■ Objectives:
1. Please copy the passage from the text on Gaetano Bardini starting with "Gaetano Bardini (8" and going on through "the age of 91.".
2. Answer these questions from the text on Gaetano Bardini:
(a) In what town was Bardini born?
(b) Which label released the 1967 "Recital - Romanze d'opera"?
(c) Who conducted the 1968 recording of "Il Trovatore"?

■ Extract:
= Gaetano Bardini =

Italian opera singer

Gaetano Bardini (8 October 1926 – 3 November 2017) was an Italian tenor. Bardini gave numerous recitals and was a success in the Czech Republic, releasing his recording of his performances with the Prague Smetana, Brno State Opera, and Prague Chamber orchestras, with conductors Jan Štych and Ino Savini. He was born in Riparbella and died in Cecina at the age of 91.

==Discography==
- 1967 - "Recital - Romanze d'opera" - Conductor: Ino Savini - Supraphon
- 1968 - Verdi - "Il Trovatore" - G.Bardini, Linda Vajna, Franco Pagliazzi - Czech Chorus and Praga Chamber Orchestra - Conductor: M° Ino Savini - F.lli Fabbri editor - Box with 33 RPM (first edition by Supraphon 1969 and two reissues by Fratelli Fabbri in 1969 and 1978)

Dataset items
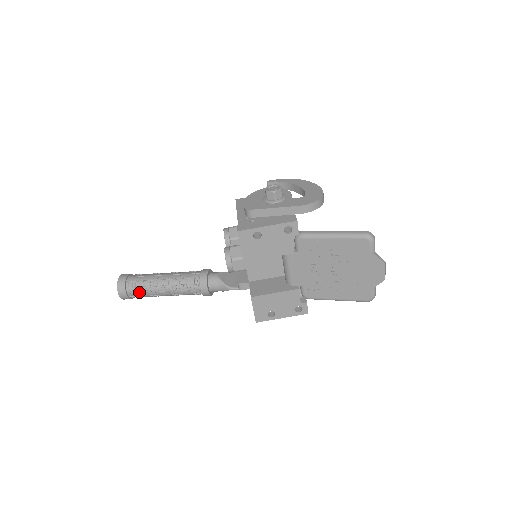
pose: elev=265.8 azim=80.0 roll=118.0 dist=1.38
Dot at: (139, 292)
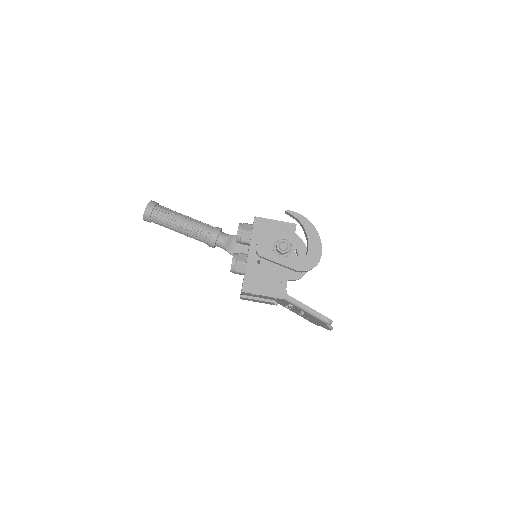
Dot at: (160, 225)
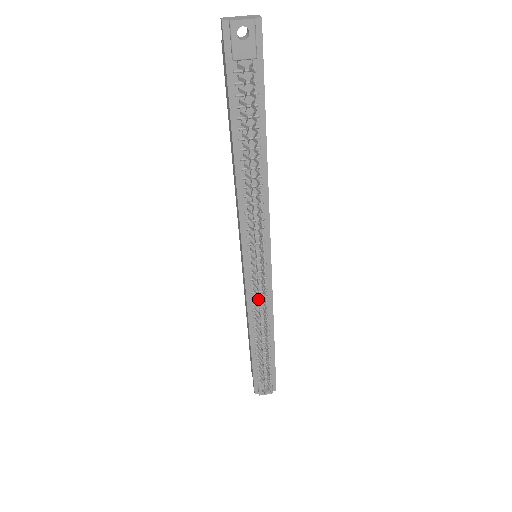
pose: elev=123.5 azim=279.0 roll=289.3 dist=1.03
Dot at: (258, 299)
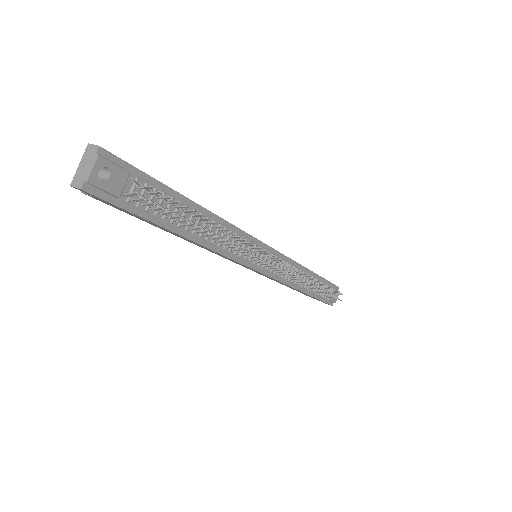
Dot at: occluded
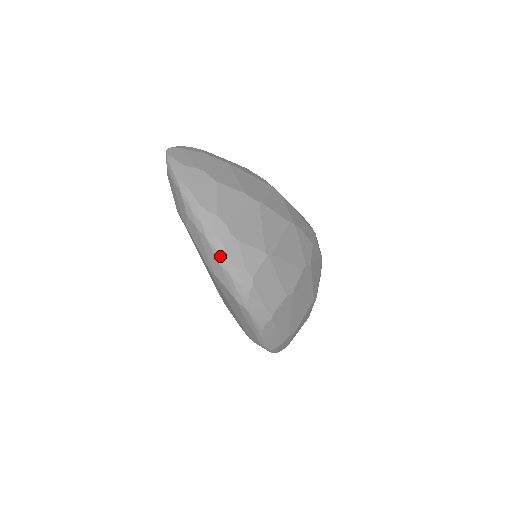
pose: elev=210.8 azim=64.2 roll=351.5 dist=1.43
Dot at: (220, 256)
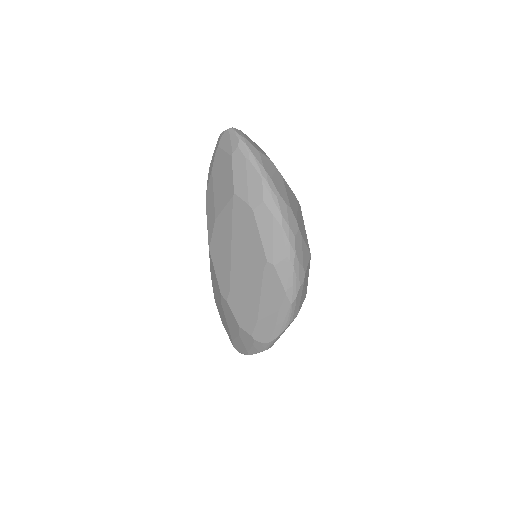
Dot at: (291, 247)
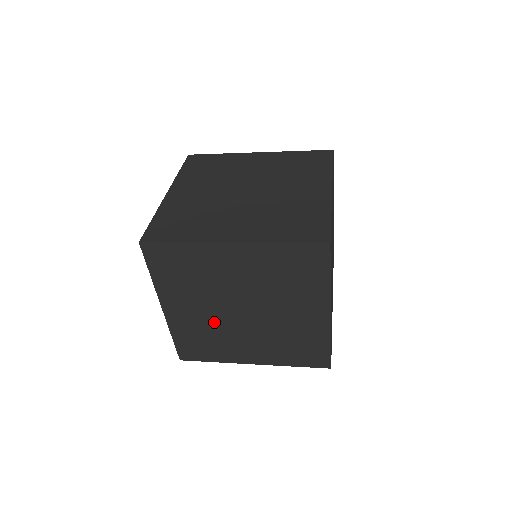
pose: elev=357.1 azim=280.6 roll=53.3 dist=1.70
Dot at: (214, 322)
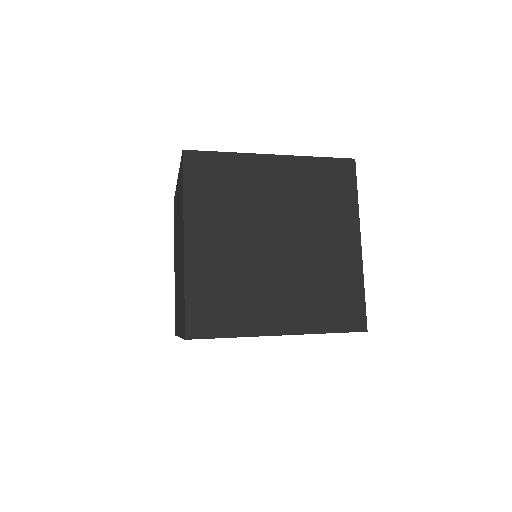
Dot at: (242, 262)
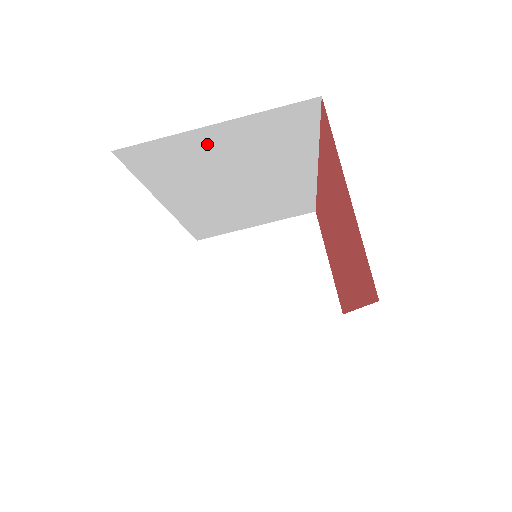
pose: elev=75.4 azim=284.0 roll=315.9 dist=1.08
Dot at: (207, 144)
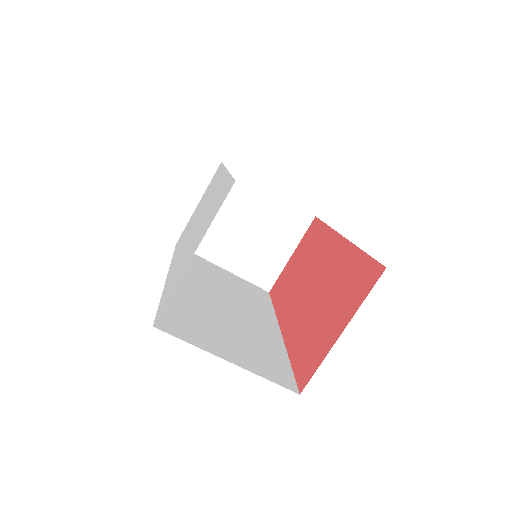
Dot at: occluded
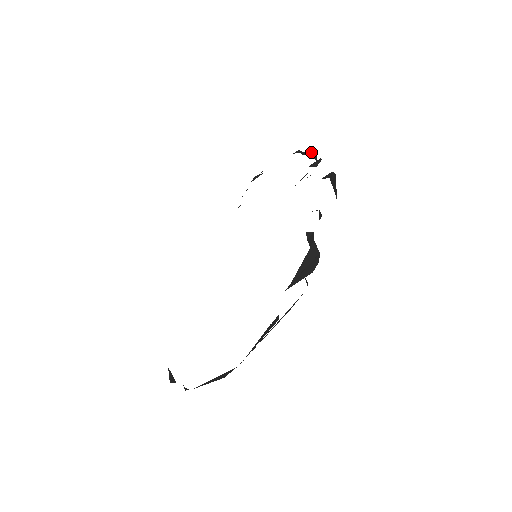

■ Expected results:
1.
Gaetano Bardini (8 October 1926 – 3 November 2017) was an Italian tenor. Bardini gave numerous recitals and was a success in the Czech Republic, releasing his recording of his performances with the Prague Smetana, Brno State Opera, and Prague Chamber orchestras, with conductors Jan Štych and Ino Savini. He was born in Riparbella and died in Cecina at the age of 91.

2.
(a) Riparbella
(b) Supraphon
(c) Ino Savini